The art of massage therapy helps muscles to stretch into healthy positions and keep you free from pain and improper positioning. The neck and back are both major places where pain and knotting can occur. This is especially true in today's lifestyles, where a lot of sitting and hunching over computers creates bad posture that makes this situation more extreme.
Trigger Points and their Cause
Trigger points are created from muscles trapped in webs of fascia, or connective tissue. This tissue holds things loosely in place, and when you use bad posture regularly, it can build up to create extra support for those poses. Muscle fibers can get trapped in these support structures, and this is what is mistakenly looked at as a muscle knot. These areas are called trigger points.
Finding Trigger Points
Trigger points can be found by pushing along the psths of the different muscles in your body. What you are looking for is the feeling of referred pain-- since the fascia needs more than one attachment point to give you structure, pushing on one will create a pain that shoots down somewhere else, or that you feel in a single distant place while pushing on the spot. Finding one of these places is a good sign you have located a trigger point, though there may be more than one causing your pain.
Treating Trigger Points
The easiest way to release trigger points is with pressure. This pressure can be a constant push with a hard object like a knuckle or a special tool, or it can roll across areas. Lacrosse balls are a popular tool to use on these areas, as they have less give than tennis balls, but are still not hard. A masseuse may use his or her hands on these areas, or they may look for tools to dig deeper. Flat, hard long surfaces like the handle end of a butter knife can work well when scraped across the surface of a muscle. It is painful, but extremely effective in creating release.

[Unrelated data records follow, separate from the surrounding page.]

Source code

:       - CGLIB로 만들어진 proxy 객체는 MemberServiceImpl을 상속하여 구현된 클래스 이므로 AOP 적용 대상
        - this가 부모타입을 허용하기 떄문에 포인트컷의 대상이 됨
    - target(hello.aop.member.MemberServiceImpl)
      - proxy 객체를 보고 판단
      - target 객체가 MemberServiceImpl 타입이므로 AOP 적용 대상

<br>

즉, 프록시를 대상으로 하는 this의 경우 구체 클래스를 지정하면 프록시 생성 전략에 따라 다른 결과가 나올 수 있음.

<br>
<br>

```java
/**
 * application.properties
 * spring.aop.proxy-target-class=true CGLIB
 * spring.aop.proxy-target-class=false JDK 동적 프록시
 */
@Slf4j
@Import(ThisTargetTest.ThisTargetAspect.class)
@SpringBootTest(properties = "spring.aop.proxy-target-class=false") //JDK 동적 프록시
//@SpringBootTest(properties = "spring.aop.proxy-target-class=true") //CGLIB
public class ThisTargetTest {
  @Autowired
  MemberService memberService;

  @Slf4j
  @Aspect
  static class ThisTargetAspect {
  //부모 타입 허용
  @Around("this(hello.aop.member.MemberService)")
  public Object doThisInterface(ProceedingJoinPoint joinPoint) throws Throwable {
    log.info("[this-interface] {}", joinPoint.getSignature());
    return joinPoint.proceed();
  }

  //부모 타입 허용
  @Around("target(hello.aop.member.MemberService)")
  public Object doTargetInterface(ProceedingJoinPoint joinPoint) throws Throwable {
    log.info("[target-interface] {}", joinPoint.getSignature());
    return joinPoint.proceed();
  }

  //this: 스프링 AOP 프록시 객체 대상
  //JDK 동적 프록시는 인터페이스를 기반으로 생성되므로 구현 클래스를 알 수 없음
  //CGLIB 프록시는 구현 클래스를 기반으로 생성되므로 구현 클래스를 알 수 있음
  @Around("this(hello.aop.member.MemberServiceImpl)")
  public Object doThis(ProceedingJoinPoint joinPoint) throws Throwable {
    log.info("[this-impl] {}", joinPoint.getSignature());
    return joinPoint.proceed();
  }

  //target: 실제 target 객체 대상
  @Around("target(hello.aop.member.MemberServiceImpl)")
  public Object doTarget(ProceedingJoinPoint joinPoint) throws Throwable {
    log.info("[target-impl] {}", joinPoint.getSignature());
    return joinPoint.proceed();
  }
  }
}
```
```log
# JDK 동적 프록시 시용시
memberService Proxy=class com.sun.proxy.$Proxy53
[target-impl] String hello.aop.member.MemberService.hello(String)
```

Locations of Back and Neck Trigger Points
Trigger points that affect the back and neck are not necessarily found close to the source of the pain. This is especially true with the neck, where the trigger points affecting it can be attached to the head, face, chest or upper back. Neck pain and teeth clenching are often related, and many sufferers of TMJ find this to be true for them. If you are unsure of the location of your trigger points, you can ask a massage therapist to explore, or you can follow the muscle yourself. Simply start at the point of pain, and push down until you feel the muscle it is attached with. Keep pushing along its direction until you find the end. If you push hard enough, you will likely activate the trigger point yourself.